Ma a che serve la teoria senza la pratica? Alla fine è tempo di mettere le famose terga su un'auto e provare.

E proviamo.

Mi presento dunque per la prima prova pratica. Scenario suppongo tipico: È la prima volta che guidi? Sissì. OK.

Vengo portata nel luogo perfetto per gli utonti da volante: un parcheggio grande e semideserto lì vicino. Occupo il posto, aggiusto specchietti, metto cintura, mezzo giro di chiavetta per accendere l'impianto elettrico.

Poi la spiegazione iniziale: a frizione abbassata c'è prendere confidenza con le marce, il quadro, le frecce, eccetera.

Togli il freno a mano! Tolgo il freno a mano. Faccio una figura sì migliore di questa, nel senso che non tento coscientemente di svitarlo, ma mi dimentico che va tirato prima verso l'alto e poi messo verso il basso. Immaginate la scena.

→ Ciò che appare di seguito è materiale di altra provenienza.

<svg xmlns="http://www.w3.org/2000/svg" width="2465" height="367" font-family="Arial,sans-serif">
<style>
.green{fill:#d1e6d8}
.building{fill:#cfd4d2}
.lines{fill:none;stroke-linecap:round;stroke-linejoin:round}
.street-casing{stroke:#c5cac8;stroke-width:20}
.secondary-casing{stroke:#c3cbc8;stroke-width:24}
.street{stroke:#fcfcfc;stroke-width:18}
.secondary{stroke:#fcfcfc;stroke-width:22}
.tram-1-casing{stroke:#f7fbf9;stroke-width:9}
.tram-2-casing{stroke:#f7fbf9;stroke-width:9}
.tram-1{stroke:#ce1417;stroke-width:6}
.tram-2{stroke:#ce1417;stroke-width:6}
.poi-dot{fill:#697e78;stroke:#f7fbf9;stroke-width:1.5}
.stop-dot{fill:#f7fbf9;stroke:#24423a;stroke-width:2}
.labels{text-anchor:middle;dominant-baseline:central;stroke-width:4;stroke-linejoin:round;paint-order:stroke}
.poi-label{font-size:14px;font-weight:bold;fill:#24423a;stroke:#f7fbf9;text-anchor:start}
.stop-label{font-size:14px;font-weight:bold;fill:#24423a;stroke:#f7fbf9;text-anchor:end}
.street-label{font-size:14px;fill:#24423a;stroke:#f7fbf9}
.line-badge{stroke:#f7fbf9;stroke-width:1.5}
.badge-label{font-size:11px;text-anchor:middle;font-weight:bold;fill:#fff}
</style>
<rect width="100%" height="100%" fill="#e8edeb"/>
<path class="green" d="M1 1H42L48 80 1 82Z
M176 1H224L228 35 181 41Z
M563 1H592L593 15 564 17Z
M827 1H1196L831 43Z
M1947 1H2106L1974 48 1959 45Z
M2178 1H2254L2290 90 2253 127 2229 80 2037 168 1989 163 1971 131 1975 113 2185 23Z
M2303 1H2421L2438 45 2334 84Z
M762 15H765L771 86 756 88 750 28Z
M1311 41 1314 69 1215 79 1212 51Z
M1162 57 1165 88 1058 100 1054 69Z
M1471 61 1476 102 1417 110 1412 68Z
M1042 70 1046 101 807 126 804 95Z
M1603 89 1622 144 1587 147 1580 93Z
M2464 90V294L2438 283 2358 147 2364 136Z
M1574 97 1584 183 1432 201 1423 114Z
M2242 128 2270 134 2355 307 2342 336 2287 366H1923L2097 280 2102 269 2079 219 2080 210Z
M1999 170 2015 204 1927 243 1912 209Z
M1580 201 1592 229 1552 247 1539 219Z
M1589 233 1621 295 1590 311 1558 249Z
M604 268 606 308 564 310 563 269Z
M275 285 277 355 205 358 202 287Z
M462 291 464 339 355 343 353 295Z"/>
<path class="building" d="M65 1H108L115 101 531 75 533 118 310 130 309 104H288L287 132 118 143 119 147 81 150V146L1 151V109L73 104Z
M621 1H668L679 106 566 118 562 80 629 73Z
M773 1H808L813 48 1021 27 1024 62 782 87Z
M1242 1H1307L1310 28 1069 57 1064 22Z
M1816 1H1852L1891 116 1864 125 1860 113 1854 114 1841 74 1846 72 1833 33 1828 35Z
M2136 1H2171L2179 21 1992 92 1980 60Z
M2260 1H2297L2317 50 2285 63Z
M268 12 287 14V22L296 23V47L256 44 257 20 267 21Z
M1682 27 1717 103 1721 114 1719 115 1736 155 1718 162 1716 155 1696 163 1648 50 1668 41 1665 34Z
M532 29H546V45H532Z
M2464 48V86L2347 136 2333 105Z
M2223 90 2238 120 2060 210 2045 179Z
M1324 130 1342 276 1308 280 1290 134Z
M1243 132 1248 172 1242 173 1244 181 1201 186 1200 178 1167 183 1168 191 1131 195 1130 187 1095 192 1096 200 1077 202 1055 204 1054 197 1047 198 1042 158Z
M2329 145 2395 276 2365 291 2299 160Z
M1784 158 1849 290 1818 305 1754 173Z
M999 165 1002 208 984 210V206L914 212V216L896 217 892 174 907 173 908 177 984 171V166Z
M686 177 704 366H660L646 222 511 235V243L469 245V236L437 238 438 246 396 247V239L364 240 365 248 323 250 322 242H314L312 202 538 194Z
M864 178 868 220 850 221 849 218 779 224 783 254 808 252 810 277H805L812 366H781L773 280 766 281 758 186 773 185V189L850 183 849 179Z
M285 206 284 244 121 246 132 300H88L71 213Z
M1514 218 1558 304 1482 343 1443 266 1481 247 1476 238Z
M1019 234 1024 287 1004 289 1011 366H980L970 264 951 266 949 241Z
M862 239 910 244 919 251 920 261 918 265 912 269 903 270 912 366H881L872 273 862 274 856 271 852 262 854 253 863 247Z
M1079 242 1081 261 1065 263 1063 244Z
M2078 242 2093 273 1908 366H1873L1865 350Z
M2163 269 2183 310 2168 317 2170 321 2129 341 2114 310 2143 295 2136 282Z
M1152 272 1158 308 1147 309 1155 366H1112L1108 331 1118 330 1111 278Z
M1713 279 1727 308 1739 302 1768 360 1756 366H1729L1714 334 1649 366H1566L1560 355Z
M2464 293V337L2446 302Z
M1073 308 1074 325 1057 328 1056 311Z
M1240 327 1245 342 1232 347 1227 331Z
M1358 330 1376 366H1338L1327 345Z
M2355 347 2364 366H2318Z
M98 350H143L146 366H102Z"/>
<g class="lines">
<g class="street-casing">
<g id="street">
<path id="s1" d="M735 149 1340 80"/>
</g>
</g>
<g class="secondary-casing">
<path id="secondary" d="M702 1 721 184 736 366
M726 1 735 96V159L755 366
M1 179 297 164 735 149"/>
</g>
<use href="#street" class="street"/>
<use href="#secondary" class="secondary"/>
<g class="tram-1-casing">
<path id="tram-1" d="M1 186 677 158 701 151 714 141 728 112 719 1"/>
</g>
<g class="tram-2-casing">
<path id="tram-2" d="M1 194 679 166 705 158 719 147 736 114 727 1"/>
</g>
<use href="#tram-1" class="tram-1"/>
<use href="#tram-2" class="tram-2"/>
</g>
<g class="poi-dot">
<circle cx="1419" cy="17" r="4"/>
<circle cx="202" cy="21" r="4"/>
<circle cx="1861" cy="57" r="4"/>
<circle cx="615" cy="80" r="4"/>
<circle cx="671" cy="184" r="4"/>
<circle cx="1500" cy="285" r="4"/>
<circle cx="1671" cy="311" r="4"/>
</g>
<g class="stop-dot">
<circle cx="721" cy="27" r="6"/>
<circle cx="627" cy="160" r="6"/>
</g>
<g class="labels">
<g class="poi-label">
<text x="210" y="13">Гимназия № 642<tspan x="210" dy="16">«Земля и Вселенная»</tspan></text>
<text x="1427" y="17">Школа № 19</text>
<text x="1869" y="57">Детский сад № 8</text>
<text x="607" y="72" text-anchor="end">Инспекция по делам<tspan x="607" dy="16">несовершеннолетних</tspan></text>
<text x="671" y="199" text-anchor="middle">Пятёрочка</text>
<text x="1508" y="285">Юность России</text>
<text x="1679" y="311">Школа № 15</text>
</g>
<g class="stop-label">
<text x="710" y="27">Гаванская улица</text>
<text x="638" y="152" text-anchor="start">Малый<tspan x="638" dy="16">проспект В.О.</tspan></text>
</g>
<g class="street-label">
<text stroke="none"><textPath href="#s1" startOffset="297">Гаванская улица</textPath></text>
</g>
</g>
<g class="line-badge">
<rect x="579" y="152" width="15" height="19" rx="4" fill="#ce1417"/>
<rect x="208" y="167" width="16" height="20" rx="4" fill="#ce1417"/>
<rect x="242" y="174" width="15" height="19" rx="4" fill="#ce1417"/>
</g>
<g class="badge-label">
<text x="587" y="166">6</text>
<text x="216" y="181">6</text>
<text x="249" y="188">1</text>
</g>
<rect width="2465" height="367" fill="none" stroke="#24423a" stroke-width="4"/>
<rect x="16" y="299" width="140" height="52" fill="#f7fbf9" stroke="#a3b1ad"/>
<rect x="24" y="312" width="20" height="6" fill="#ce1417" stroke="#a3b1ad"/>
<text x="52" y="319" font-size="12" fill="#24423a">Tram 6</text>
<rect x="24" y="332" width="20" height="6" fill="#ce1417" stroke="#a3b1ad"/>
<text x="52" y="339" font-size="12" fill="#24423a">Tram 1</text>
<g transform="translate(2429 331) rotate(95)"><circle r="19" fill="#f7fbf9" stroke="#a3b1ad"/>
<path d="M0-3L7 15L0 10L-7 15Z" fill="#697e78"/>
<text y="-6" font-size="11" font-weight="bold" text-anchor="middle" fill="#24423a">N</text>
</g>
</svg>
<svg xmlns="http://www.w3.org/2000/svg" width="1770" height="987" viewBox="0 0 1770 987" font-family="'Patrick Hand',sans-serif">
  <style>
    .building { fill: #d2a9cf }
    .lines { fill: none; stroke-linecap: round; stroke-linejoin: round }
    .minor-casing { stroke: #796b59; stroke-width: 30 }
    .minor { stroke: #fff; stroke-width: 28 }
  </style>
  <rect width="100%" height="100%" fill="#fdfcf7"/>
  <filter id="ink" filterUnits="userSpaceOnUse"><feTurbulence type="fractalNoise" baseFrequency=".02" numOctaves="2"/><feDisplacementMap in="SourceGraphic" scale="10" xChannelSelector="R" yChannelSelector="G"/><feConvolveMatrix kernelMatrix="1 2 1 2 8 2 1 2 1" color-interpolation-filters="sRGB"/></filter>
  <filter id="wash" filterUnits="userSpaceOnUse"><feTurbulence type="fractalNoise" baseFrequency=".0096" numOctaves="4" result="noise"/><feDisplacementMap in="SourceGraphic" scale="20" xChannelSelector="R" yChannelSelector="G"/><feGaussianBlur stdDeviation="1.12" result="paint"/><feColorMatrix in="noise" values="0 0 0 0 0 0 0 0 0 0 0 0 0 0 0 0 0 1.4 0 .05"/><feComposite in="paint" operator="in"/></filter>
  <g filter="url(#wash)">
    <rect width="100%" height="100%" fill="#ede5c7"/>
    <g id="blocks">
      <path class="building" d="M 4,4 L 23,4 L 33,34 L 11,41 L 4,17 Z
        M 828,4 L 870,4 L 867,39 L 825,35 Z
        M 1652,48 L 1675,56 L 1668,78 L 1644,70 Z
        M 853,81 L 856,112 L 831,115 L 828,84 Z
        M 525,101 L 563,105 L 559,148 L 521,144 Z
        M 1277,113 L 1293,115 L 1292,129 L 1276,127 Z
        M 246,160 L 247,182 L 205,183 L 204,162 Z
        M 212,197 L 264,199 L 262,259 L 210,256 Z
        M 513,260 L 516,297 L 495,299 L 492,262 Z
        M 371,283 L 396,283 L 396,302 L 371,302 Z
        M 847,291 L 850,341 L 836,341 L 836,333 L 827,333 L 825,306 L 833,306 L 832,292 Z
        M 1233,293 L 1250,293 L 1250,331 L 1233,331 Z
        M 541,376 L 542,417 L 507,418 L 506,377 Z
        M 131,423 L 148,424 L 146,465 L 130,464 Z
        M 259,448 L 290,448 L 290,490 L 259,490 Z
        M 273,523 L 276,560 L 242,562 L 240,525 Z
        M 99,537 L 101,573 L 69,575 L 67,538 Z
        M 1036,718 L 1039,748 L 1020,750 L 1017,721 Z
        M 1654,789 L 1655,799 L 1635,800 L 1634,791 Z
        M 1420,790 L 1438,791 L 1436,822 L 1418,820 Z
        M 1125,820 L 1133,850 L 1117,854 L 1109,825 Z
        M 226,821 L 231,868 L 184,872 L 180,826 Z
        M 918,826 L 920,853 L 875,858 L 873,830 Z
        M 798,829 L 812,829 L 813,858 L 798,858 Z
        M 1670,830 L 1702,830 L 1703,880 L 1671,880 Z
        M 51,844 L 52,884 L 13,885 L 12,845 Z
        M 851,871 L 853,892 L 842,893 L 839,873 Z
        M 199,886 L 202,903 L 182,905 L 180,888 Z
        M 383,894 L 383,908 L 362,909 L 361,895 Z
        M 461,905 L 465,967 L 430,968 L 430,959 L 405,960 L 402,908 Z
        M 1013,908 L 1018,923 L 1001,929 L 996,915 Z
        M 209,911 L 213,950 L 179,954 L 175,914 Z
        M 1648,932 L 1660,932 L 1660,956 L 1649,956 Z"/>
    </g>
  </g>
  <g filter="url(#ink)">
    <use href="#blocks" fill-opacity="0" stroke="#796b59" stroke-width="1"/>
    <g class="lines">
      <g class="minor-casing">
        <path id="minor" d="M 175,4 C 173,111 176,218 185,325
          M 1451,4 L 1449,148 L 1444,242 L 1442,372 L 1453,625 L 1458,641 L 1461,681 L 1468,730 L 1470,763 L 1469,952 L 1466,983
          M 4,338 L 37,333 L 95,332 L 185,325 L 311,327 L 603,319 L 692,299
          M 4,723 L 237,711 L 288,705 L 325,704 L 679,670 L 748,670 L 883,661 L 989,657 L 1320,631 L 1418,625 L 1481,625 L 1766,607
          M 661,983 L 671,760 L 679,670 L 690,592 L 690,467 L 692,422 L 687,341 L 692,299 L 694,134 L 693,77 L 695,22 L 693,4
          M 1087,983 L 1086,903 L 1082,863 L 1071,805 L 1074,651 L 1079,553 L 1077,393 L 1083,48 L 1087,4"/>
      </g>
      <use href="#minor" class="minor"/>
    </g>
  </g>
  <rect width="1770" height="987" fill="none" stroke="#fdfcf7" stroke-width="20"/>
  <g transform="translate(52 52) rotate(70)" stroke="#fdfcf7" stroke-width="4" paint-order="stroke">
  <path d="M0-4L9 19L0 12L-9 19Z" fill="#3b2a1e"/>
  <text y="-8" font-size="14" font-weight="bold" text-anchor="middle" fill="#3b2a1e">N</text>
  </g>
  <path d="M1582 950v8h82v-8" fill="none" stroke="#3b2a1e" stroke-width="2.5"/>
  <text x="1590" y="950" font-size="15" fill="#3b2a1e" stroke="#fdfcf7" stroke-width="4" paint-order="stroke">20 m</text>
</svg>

Dopo essere stata resa edotta del fatto che il freno non devo tentare di estirparlo dalla sua sede ma semplicemente disattivarlo, giunge il momento in cui l'auto deve inevitabilmente muoversi, preferibilmente dritta e con moto uniforme, preferibilmente nella direzione decisa precedentemente, e che a farglielo fare devo essere io. Senza dover scendere e spingere, intendo.

La mia prima, brillante partenza si risolve in:

OK, alzo la frizione fino a metà corsa... comincio a dare gas... aspetta, dov'è il gas? Aiuto, ho perso la frizione... ops, si è spenta!

E la seconda. E la terza. E la quarta e la quinta e la sesta e la settima. Dopo circa dodici metri e otto shutdown del motore comincio a intuire che mettersi gli anfibi non è stata questa grande idea. Un po' come uno che deve imparare a nuotare mettesse i pesi di ghisa alle gambe, ecco. Specie con i freni: non riesco a dosare la corsa e finisco sempre a dare un pestone, con l'ovvio effetto-shaker che ne consegue. Dopo essermi trovata lo stomaco a livello dei seni paranasali decido che appena esco da lì mi vado a comprare un paio di scarpe da ginnastica.

A scendere e spingere probabilmente avrei ottenuto un risultato migliore.

Evabbè, sono qui per imparare: tanto vista la mia inesistente esperienza e che da un punto di osservazione esterno sembra che pesti sui pedali dopo aver tirato un dado per decidere quale, non mi farà uscire in strada adesso.

Appena finito di pensarlo, sento la frase: Adesso andiamo in strada.

Momento di panico. Alla mia mente si presentano le tre seguenti opzioni da seguire:

  1. sganciare la cintura, catapultarmi fuori dal finestrino, arrampicarmi sull'albero più vicino e non venirne giù neanche se mi pigliano a sassate;
  2. appoggiare la fronte sul volante e piangere;
  3. andare in strada.

Alla fine decido di scegliere quella che non va troppo a detrimento della mia già scarsa dignità, ovvero la 3.

Per fortuna lo scopo mi giunge chiaro subito dopo: raggiungere dal parcheggio la zona industriale, laddove le strade sono abbastanza utonto-friendly, ovvero larghe e semideserte. Ma per arrivarci ci sono i seguenti, trascurabili ostacoli:

  1. una delle rotatorie più trafficate di Bologna;
  2. un semaforo che sta verde dieci secondi dieci e rosso settantacinque (lo so, li ho contati, è quello sotto a casa mia);
  3. un altro semaforo in discesa;
  4. una rotonda meno trafficata ma senza alcun senso secondo la geometria euclidea e proprio dopo un sottopasso che anche in bici devo farlo alzandomi sul sellino quindi immaginate la pendenza;
  5. altri due incroci da panico.

Vabbè, dopo aver raggiunto la fantasmagorica velocità dei 35 chilometri all'ora arrivo alla zona industriale lievemente agitata. L'istruttore mi fa notare che devo tenere le mani salde sul volante, non tentare di lasciare le impronte delle dita nel rivestimento del medesimo. Mi strombazzano dietro anche poco, almeno in questo sono abbastanza fortunata - conto molto sul fatto che il cartello scuola guida attaccato dietro sia un ottimo repellente per qualsiasi essere senziente a due e quattro ruote.

E dopo? Si torna indietro! Stesso percorso, ovvio, ma almeno schivo la rotonda 1 e la 2 la prendo dall'altro senso dove è più facile imbroccare la strada che mi serve (l'avevo detto che non aveva senso secondo la geometria euclidea).

Accosto, fermo, spengo, tiro frenoamano e... ah-ah. No, non esco. Non subito. L'unica cosa che sapevo già: prima guardare chi arriva, poi aprire lo sportello. Sono una biciclettara, e se avessi avuto un euro per tutte le sportellate che ho rischiato di prendermi addosso ci pagavo l'iscrizione e le lezioni. Due volte.